- Born: July 20, 1933 London, UK
- Died: August 23, 2014 (aged 81) Bangor, Maine
- Education: University of Chicago (B.A. 1953) BUMS (M.D. 1959)
- Known for: diarrhea
- Awards: King Faisal International Prize in Medicine (1984)
- Scientific career
- Fields: diarrheal disease
- Institutions: Columbia University (1984-2001) University of Chicago (1977-84) Harvard Medical School (1964-77)

= Michael Field (physician) =

American gastroenterologist

Michael Field (1933 - 2014) was an American gastroenterologist celebrated for his work on diarrhea.

==Biography==
Born in London and raised in Hamburg until the age of 5, Field and his family fled Germany the day before Kristallnacht and relocated to Pueblo, Colorado. He obtained his medical doctorate from Boston University Medical School in 1959, after first completing a degree in English literature at the University of Chicago, and conducted postdoctoral research at Harvard Medical School before joining the faculty as associate professor of medicine. Field returned to the University of Chicago as professor in 1977, and in 1984 was appointed chief of gastroenterology and professor of medicine at Columbia University where he remained until his retirement in 2001.

==Works==
Field's research in the 1960s and 1970s provided insights into the cellular mechanisms of intestinal ion transport that changed the prevailing concepts of intestinal function and diarrhea.
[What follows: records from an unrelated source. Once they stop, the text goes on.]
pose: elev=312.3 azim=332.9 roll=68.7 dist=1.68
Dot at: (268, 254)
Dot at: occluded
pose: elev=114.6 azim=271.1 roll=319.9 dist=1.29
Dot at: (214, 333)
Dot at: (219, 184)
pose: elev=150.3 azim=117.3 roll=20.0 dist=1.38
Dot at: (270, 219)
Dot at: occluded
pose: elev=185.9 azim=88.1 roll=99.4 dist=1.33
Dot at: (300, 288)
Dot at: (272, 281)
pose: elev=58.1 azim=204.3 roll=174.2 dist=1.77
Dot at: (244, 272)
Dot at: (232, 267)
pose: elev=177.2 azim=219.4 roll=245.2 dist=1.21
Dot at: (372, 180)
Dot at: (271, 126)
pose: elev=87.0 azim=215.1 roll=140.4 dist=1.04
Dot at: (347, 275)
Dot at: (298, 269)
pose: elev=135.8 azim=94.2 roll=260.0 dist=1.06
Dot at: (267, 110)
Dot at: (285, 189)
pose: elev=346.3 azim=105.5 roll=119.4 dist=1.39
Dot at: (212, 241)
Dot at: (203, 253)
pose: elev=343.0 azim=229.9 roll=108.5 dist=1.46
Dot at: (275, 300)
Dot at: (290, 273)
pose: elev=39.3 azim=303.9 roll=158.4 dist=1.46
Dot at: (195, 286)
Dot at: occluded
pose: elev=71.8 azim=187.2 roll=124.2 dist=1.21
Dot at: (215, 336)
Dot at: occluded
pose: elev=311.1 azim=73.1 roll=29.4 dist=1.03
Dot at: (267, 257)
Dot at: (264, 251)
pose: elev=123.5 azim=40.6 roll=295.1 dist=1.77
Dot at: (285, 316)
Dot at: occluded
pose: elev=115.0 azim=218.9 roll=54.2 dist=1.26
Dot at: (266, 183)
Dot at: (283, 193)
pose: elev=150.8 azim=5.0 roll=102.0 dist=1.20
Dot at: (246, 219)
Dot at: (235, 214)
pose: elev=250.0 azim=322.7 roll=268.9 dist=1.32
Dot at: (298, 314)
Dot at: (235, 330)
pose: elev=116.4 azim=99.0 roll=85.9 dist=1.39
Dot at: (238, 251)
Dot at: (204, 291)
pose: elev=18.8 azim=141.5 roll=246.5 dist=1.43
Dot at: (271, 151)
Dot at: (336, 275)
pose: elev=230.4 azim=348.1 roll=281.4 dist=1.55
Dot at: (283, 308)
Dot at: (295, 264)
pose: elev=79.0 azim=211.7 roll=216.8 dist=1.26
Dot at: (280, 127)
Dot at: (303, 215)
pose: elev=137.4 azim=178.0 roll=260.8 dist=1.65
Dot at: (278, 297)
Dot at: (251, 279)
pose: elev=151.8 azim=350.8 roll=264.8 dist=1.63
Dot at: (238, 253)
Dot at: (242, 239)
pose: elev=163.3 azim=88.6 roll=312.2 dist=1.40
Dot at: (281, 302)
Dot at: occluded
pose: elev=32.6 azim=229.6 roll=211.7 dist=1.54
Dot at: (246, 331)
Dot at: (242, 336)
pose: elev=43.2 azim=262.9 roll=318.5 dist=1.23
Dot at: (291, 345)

These advances led to the development Oral Rehydration Therapy (ORT) for cholera and other diarrheal diseases. ORT has proven to be a major breakthrough in child health, with an important role in reducing the number of deaths in children under the age of five.

==Awards==
In 1984 Field was awarded the King Faisal International Prize in Medicine for research on diarrhea together with John S. Fordtran and William Greenough. He also received the Distinguished Achievement Award and
the Distinguished Mentor Award of the American Gastroenterological Association, and the Life Time Achievement Award from Janssen Pharmaceuticals.